Martini était précisément l’esprit le plus brillant du Club de Saint Gall qui a conçu la montée en puissance de Bergoglio à la papauté. Ce Club prend son nom de la ville Suisse où le Club s’est rencontré ; le Club comprenait le Cardinal Walter Kasper, Karl Lehmann, Achille Silvestrini, Basil Hume, Cormac Murphy-O'Connor, Godfried Danneels. Parmi ceux-ci seulement deux, Kasper et Danneels, sont toujours au premier plan, récompensés et traités avec le plus grand respect par le Pape François, malgré qu’ils représentent deux Églises nationales en désarroi, l'Allemande et la Belge, et Danneels est même tombé en discrédit en 2010 pour la manière dont il a essayé de dissimuler les abus sexuels d'un de ses Évêques protégé dont la victime était un jeune neveu de cet Évêque.
Bergoglio n’a jamais mis les pieds à Saint Gall.
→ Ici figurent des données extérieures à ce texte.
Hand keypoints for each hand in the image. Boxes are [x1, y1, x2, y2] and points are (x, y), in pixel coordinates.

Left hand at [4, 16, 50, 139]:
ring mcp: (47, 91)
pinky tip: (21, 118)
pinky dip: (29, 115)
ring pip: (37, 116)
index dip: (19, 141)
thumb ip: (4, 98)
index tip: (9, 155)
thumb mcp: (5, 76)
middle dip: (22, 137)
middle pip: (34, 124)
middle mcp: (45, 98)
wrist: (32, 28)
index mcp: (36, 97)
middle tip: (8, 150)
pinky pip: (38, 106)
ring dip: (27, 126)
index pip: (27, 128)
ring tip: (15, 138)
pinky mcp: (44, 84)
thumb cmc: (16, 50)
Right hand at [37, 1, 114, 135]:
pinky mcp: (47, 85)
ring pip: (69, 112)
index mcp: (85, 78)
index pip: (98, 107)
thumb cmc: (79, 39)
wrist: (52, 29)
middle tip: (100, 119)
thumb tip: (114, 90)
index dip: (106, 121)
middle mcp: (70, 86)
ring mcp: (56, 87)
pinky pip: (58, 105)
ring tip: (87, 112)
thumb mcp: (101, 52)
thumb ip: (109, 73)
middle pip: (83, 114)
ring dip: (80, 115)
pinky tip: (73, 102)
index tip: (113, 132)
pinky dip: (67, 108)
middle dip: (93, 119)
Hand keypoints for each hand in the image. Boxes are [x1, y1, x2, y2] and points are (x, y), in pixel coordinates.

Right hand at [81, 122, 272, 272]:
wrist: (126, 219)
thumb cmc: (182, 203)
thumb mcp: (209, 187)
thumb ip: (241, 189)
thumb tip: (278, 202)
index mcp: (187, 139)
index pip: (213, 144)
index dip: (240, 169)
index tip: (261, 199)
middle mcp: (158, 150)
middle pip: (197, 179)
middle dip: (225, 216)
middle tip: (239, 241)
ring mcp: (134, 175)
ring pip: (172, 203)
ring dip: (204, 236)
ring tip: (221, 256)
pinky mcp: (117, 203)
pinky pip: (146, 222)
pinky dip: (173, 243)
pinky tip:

Ce furent les Cardinaux du Club qui l'ont adopté comme leur candidat idéal et Bergoglio s'est adapté parfaitement à leur plan.
Tout le monde en Argentine se souvient de lui très différemment de la façon dont il se révéla plus tard au monde en tant que Pape. Taciturne, retiré, à l'expression sombre, réservé même avec la foule. Pas une seule fois, il a laissé glisser une parole ou un geste de désaccord avec les Pontifes régnants, Jean-Paul II et Benoît XVI. Tout au contraire. Il a fait l'éloge par écrit de l'Encyclique « Veritatis Splendor », il fut très sévère contre l'éthique « de situation » permissive historiquement attribuée aux Jésuites. Il n'a eu aucun scrupule à condamner Luther et Calvin comme étant les pires ennemis de l'Église et de l'homme. Il a attribué au diable la tromperie de la loi en faveur du mariage homosexuel.
Mais alors, il a renvoyé à la maison les Catholiques qui s’étaient regroupés face au Parlement pour une veillée de prière en protestation contre l'approbation imminente de cette loi « afin d’éviter des messages contradictoires ». Il s’est mis à genoux et s’est fait bénir en public par un pasteur Protestant. Il a noué des amitiés avec certains d'entre eux et aussi avec un rabbin Juif.
Par-dessus tout, il a encouragé ses prêtres à ne pas refuser la Communion à personne, qu’ils soient mariés, en cohabitation, divorcés et remariés. Sans chichi et sans prendre cette décision publiquement, l’Archevêque de Buenos Aires d’alors faisait déjà ce que les Papes à cette époque interdisaient mais qu’il permettrait plus tard une fois devenu Pape.
À Saint Gall, les Cardinaux savaient tout cela et prenaient note. Et quand Bergoglio a été élu, le monde a appris à le reconnaître dès le premier instant pour ce qu'il était vraiment. Sans plus de voiles.